Ce jugement sur la beauté a fait réagir le Professeur Baulieu : " Je crois que la beauté reflète la santé au sens général, autrement dit un équilibre, une harmonie. Il y a quelque chose d'universel à travers toutes les variantes de la race humaine. Par ailleurs, n'avons-nous pas dans la tête un mécanisme homothétique des éléments de la beauté ? ".

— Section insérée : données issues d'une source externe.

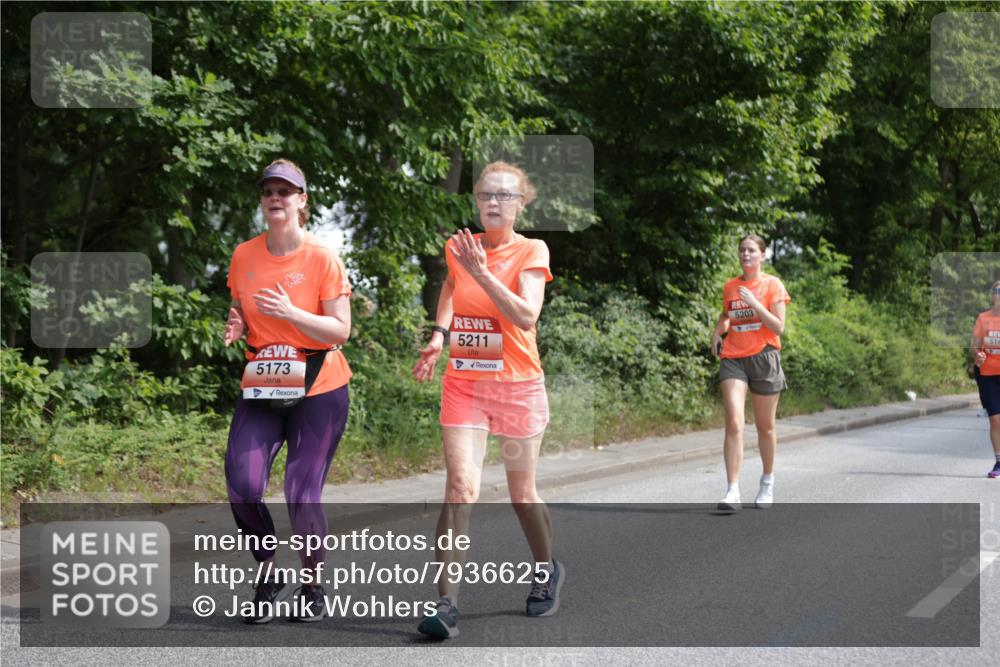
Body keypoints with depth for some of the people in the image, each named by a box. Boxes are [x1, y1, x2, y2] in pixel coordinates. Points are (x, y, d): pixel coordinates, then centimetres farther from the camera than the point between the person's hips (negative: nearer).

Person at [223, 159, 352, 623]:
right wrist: (236, 327, -6)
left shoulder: (323, 259, -7)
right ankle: (268, 576, 10)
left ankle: (312, 585, 19)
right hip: (260, 390, 3)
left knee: (302, 497, -7)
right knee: (241, 486, -14)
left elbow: (340, 331, -9)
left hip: (319, 391, -3)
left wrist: (291, 313, -23)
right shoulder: (243, 256, 5)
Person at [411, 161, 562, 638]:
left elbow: (526, 316, -22)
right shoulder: (458, 247, 3)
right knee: (460, 486, -14)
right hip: (463, 384, 2)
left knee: (522, 494, 11)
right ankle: (447, 603, -15)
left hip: (517, 385, -2)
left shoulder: (532, 251, -7)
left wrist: (481, 272, -28)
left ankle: (547, 571, 39)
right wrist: (439, 335, 10)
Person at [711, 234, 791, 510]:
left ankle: (767, 482, 32)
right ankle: (733, 491, -17)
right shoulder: (729, 287, 9)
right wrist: (718, 331, 8)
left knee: (765, 426, 10)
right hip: (733, 358, 2)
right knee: (734, 423, -14)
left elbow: (779, 327, -9)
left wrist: (754, 304, -18)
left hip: (763, 358, -2)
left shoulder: (772, 285, -2)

Etre en harmonie intime avec sa propre image, serait-ce le moyen d'atteindre le bien-être personnel et de rendre la beauté universelle ? Le Docteur Pitanguy s'est plu à souligner que " la chirurgie plastique a pour objet de restituer au corps souffrant d'abord sa fonction puis sa dignité […]. Il s'agit d'aider la personne à passer avec le plus de quiétude possible le chemin entre la jeunesse et la maturité. On doit toujours donner à quelqu'un la possibilité d'être bien avec son image ".
Pour Ivo Pitanguy, comme pour le Professeur Baulieu, l'être humain se soigne beaucoup plus qu'autrefois, il a la possibilité de vieillir ou de rester jeune plus longtemps : " Etre jeune, c'est garder un bien-être, tout donner au présent et ne pas vivre des choses amères. Nous allons continuer à chercher cette source éternelle de jeunesse et d'immortalité. Notre but est de donner à chacun un meilleur moral sur la base d'une bonne santé. Je crois que l'être humain s'est imprégné de ce sens de l'harmonie. On ne doit pas le changer et surtout on ne doit pas être influencé par une mode ambiante ".